WHAT IS BEING ASKED: Copy out the lines of the listing below, beginning with the line that contains "Please take a look at the speedometer" and continuing through the line that contains "Shown: mph 15". Leave the pictures out of your answer.

DATA TO PROCESS:
Content starts
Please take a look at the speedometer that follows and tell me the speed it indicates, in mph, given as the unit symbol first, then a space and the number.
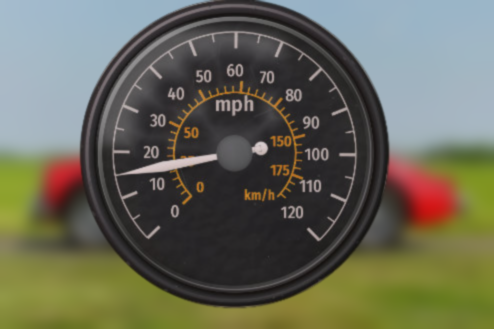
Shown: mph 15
Content ends
Content starts
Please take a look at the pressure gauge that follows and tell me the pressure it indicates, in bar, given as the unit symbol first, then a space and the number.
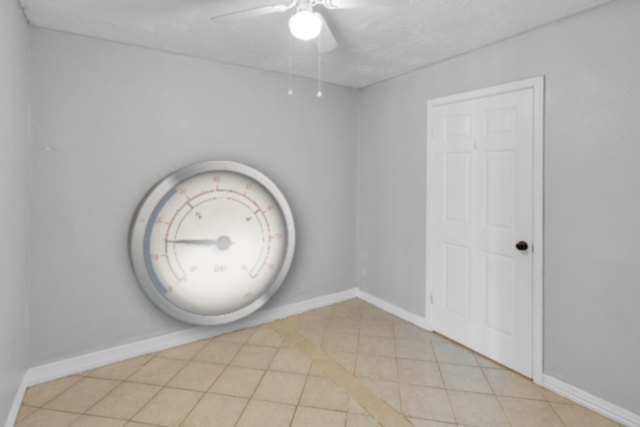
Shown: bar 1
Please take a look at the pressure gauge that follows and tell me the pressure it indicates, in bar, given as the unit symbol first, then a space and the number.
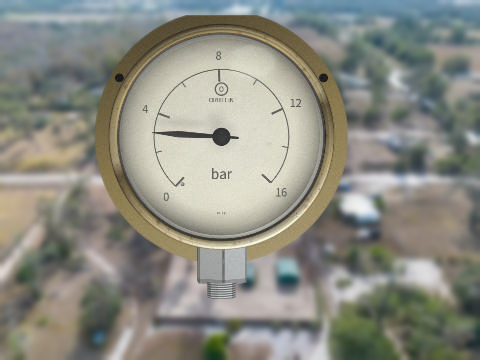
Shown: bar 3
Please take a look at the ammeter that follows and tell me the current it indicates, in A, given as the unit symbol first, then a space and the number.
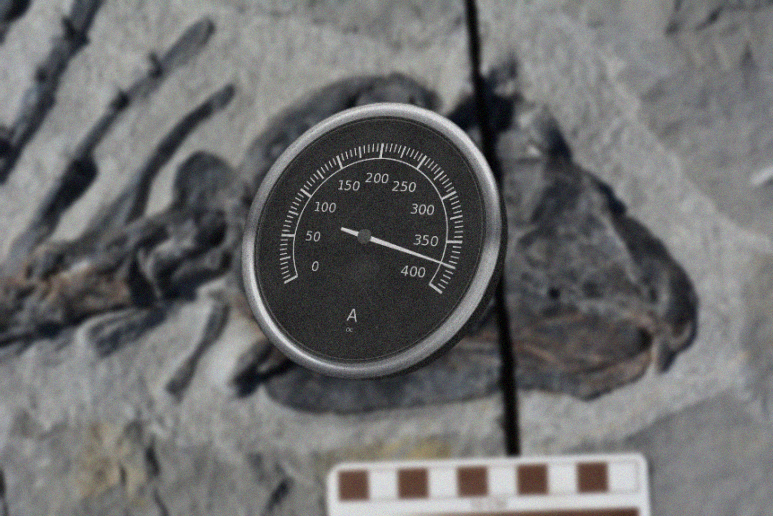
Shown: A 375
Content ends
RESULT FOR THIS TASK:
Please take a look at the speedometer that follows and tell me the speed it indicates, in mph, given as the unit symbol first, then a space and the number.
Shown: mph 15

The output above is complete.